PROBLEM TO WORK ON: Line by line, please look for the word "Prom" in the following records, then copy each line you find it in.

#### RECORDS SHOWN

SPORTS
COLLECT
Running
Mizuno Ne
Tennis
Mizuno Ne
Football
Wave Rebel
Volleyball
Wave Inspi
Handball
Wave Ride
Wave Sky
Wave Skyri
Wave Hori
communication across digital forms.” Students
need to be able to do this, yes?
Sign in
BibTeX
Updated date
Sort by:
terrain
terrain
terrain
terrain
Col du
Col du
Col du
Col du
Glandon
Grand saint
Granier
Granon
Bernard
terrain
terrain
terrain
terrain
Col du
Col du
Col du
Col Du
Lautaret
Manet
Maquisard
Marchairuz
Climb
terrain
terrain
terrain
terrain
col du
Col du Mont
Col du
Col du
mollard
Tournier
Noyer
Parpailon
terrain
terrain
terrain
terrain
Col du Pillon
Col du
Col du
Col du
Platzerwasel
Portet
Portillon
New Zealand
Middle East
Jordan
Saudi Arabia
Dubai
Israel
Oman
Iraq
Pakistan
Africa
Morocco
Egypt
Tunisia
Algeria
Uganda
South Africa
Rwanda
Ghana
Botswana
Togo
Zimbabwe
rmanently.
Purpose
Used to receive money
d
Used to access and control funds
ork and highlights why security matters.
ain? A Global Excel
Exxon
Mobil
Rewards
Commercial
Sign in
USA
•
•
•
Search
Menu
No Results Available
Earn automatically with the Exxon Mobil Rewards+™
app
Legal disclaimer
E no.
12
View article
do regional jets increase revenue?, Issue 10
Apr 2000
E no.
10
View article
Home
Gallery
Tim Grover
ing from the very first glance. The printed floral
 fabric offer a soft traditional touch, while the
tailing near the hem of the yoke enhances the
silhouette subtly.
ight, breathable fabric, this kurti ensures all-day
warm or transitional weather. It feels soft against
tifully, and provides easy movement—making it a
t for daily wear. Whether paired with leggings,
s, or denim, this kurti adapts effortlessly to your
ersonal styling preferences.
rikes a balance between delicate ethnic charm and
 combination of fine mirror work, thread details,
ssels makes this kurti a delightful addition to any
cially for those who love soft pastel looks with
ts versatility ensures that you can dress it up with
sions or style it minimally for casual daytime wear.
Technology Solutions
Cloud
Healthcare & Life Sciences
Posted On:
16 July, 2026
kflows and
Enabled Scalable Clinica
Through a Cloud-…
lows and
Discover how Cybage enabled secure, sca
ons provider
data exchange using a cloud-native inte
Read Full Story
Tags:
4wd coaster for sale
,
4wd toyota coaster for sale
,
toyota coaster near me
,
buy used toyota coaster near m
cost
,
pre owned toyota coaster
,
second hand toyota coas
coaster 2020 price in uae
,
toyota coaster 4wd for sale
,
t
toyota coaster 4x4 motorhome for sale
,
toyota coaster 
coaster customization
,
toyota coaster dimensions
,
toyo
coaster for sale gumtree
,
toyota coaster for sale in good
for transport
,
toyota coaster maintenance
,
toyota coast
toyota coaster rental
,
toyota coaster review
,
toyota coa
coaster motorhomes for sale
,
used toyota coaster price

########
#### RECORDS SHOWN

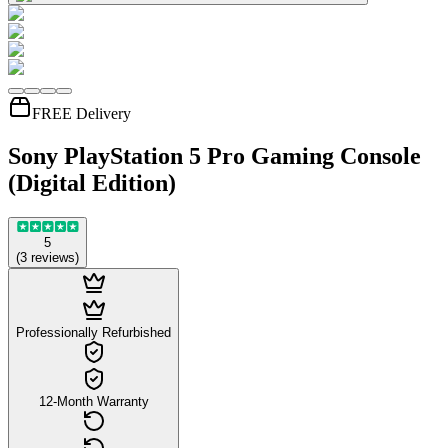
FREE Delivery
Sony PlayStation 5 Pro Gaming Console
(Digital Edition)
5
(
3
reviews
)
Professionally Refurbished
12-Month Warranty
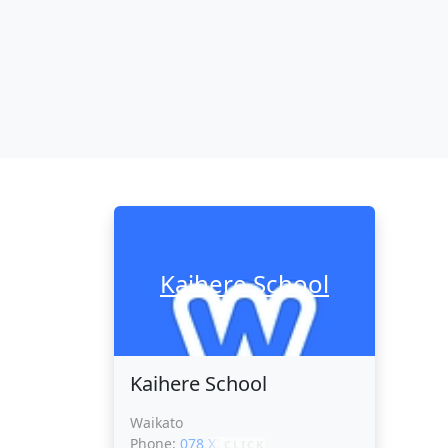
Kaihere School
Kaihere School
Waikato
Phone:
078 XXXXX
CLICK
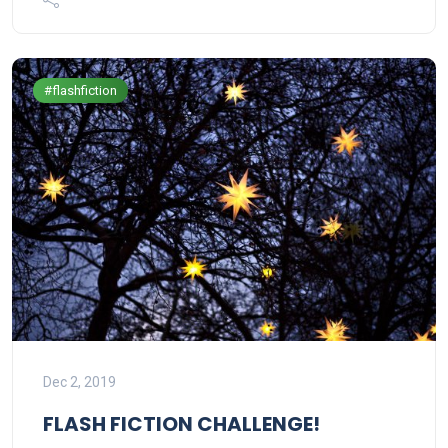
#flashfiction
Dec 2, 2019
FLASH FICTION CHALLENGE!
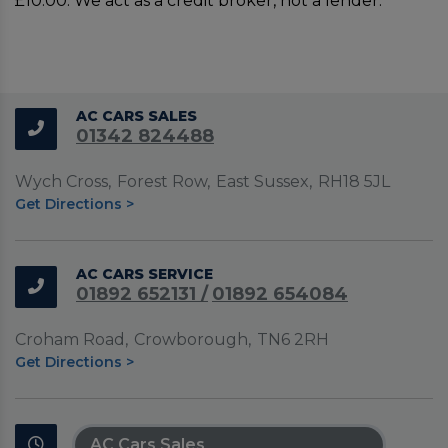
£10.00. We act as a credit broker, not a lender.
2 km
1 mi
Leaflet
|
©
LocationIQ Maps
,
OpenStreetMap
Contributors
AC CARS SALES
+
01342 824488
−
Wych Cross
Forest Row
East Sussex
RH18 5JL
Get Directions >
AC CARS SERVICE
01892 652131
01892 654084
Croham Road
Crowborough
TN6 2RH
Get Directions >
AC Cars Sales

########
#### RECORDS SHOWN

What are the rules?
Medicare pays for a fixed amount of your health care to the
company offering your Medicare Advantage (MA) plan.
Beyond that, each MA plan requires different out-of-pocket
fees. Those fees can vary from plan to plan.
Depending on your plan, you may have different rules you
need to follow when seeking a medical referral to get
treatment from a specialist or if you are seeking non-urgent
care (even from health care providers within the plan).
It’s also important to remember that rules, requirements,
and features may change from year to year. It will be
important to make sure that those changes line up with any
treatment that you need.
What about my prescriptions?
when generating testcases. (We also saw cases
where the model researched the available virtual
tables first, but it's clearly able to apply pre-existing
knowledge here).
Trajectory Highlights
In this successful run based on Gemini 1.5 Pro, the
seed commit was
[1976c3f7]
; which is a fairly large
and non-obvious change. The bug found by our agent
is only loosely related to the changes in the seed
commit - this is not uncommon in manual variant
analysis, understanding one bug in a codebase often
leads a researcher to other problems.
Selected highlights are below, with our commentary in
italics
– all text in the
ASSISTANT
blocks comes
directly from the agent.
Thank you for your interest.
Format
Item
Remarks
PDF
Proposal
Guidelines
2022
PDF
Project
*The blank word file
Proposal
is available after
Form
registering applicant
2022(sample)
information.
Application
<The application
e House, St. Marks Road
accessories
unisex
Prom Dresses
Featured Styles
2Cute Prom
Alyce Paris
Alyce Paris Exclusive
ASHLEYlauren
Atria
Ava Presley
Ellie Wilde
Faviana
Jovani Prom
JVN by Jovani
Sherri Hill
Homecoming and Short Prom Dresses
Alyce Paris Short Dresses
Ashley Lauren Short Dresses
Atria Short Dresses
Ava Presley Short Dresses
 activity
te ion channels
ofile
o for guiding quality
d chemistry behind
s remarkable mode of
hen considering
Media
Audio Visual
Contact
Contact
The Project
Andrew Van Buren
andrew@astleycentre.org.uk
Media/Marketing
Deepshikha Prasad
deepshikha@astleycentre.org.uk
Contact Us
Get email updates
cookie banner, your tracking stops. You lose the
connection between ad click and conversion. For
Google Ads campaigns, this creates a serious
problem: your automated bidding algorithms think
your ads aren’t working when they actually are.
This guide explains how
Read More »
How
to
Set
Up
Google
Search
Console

########

SOLVED PROBLEM:
Prom Dresses
2Cute Prom
Jovani Prom
Homecoming and Short Prom Dresses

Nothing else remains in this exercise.